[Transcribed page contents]
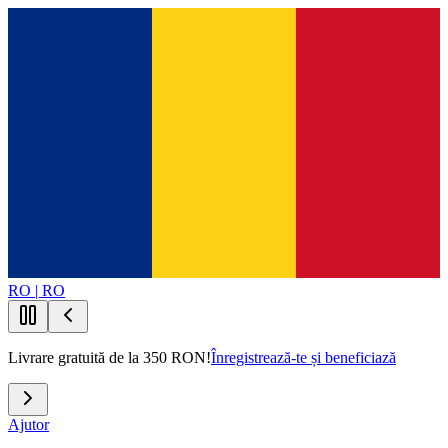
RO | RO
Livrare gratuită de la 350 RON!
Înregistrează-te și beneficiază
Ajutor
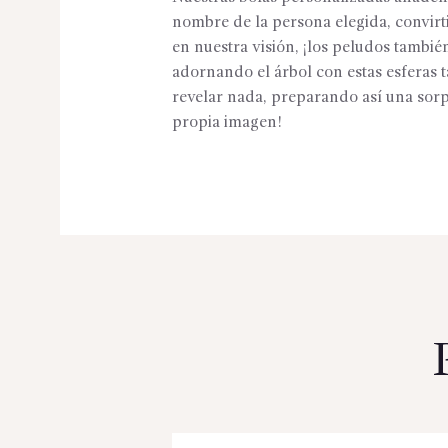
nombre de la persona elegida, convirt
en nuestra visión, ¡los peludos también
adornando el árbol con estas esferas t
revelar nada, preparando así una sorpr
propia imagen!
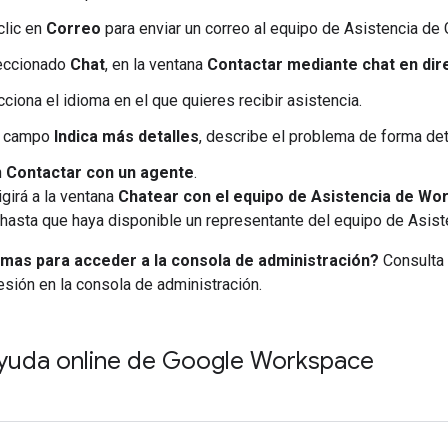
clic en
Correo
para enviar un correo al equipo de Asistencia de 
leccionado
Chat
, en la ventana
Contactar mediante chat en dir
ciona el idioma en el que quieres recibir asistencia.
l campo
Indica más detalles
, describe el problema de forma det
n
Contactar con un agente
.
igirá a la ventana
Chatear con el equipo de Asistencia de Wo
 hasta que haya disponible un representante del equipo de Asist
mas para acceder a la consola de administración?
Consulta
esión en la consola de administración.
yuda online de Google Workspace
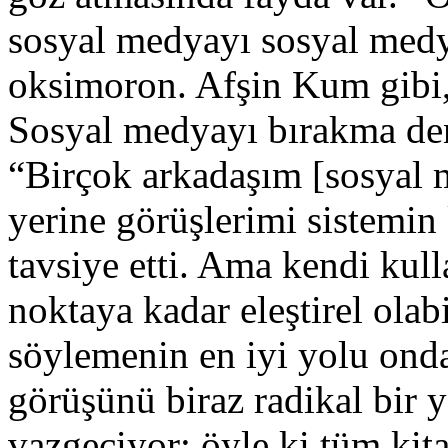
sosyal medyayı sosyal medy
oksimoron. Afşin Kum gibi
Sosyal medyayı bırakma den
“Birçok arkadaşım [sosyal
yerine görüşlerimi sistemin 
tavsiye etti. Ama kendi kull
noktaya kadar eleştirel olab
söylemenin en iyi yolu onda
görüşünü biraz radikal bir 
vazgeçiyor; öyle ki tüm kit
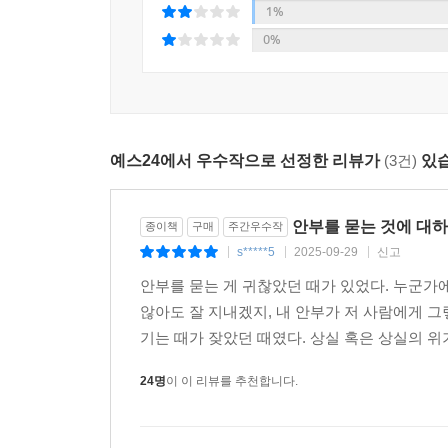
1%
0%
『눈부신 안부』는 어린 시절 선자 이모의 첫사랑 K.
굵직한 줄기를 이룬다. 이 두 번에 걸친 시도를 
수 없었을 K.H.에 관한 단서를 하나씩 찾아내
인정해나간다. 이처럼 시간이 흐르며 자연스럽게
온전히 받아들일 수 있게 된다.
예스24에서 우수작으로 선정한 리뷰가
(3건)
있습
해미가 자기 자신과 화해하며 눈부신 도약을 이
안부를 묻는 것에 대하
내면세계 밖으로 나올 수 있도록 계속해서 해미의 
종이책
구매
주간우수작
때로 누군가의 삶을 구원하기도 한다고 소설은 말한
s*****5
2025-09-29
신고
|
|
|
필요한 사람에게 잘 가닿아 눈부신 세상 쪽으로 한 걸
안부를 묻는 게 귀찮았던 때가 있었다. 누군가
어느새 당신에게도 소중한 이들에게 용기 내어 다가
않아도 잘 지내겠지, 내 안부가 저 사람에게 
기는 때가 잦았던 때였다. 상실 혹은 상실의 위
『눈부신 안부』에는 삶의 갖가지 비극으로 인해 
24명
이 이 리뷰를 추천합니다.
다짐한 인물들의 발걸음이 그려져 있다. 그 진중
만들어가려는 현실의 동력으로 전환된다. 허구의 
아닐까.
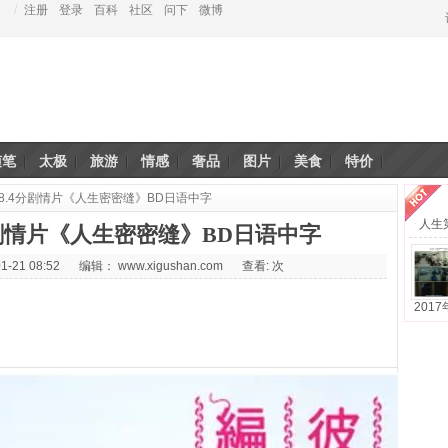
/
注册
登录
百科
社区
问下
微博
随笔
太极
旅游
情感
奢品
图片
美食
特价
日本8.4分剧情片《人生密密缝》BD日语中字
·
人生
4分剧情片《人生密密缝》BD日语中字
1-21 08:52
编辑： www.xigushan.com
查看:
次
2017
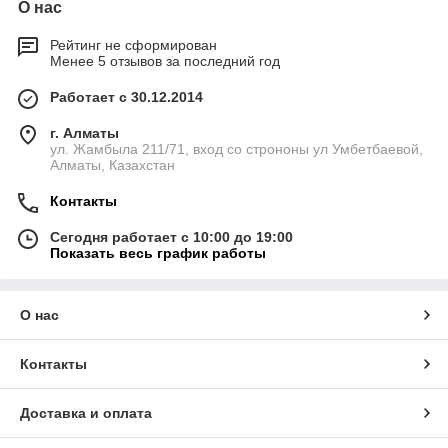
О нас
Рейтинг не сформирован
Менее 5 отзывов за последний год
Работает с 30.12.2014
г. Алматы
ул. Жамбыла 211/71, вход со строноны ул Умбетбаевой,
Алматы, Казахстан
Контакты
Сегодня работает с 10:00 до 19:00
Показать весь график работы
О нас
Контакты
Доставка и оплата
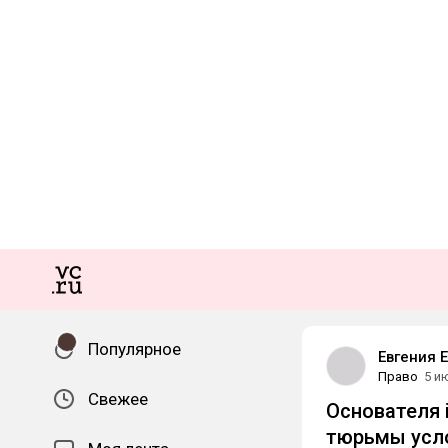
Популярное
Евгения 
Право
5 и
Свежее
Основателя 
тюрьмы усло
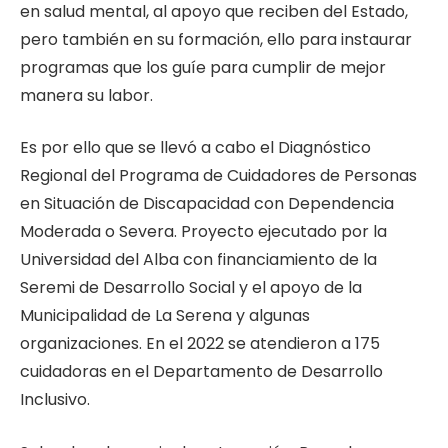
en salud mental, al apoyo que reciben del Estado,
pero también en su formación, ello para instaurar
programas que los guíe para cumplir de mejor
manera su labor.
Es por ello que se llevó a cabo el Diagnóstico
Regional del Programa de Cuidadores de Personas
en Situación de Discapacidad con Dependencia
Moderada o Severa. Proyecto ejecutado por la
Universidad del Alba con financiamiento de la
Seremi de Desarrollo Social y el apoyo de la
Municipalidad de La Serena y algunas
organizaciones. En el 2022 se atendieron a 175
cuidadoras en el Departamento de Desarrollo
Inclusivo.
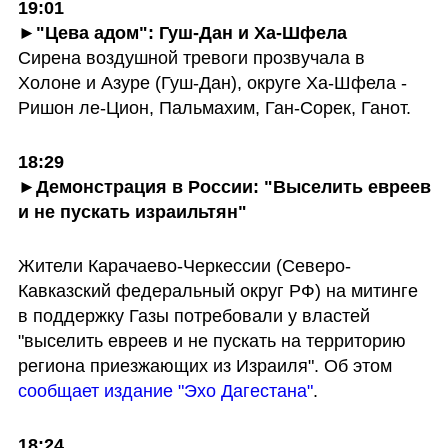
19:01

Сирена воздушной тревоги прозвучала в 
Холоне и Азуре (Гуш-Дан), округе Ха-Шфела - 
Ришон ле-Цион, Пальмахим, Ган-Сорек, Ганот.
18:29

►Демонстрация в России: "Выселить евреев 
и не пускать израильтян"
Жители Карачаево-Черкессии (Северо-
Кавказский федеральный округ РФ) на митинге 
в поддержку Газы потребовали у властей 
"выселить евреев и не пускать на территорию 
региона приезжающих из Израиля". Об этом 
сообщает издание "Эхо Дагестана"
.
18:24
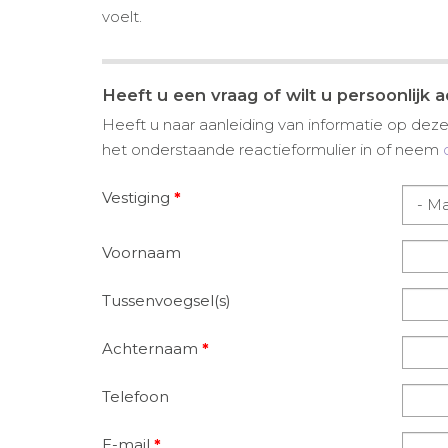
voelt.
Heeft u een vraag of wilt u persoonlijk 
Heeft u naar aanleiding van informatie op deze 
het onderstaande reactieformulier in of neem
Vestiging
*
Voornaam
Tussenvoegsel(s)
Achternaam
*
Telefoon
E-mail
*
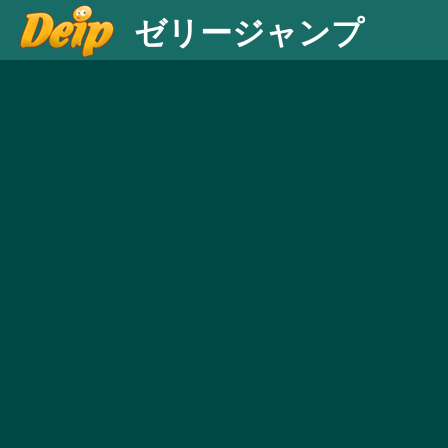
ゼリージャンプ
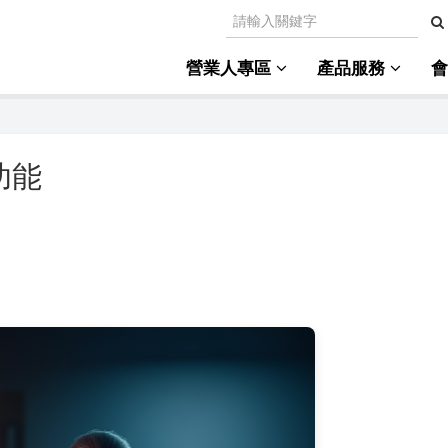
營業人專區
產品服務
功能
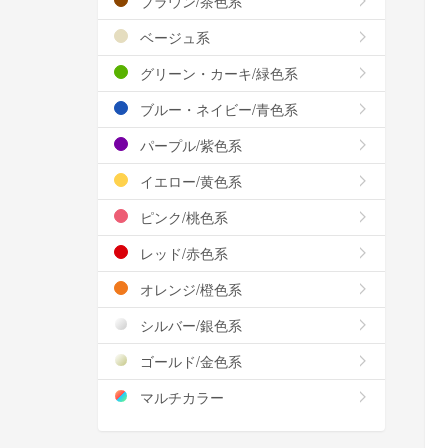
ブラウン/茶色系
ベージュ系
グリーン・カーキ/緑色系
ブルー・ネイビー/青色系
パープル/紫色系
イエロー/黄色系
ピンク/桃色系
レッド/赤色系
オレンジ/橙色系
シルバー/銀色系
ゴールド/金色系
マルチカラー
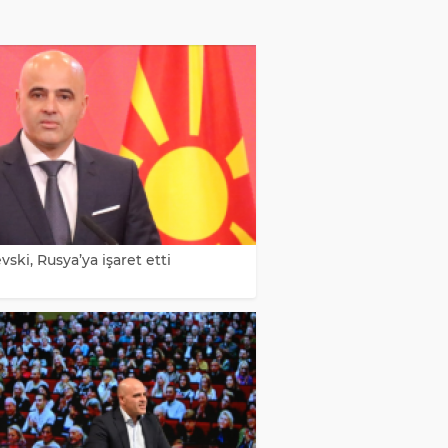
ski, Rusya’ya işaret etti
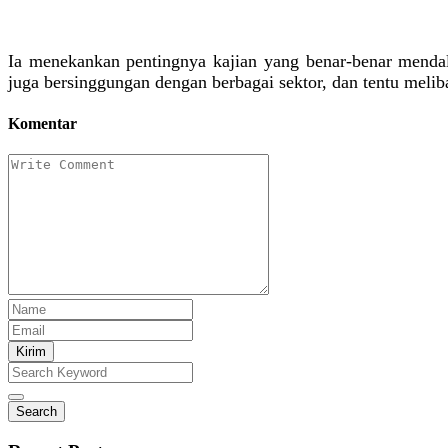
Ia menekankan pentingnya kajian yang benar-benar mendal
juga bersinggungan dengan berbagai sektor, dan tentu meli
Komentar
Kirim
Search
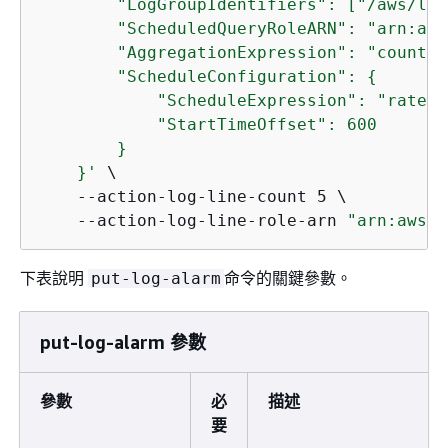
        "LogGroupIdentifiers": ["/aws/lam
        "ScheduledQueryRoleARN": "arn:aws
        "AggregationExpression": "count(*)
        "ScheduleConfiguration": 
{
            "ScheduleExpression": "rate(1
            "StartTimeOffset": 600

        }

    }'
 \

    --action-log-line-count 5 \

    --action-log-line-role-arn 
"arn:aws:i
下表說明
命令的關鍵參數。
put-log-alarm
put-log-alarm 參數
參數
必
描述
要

*What the exercise asks*
Scan the entries above for the string "también", and copy every line where it turns up.

*Task response*
en nuestra visión, ¡los peludos también
pero también en su formación, ello para instaurar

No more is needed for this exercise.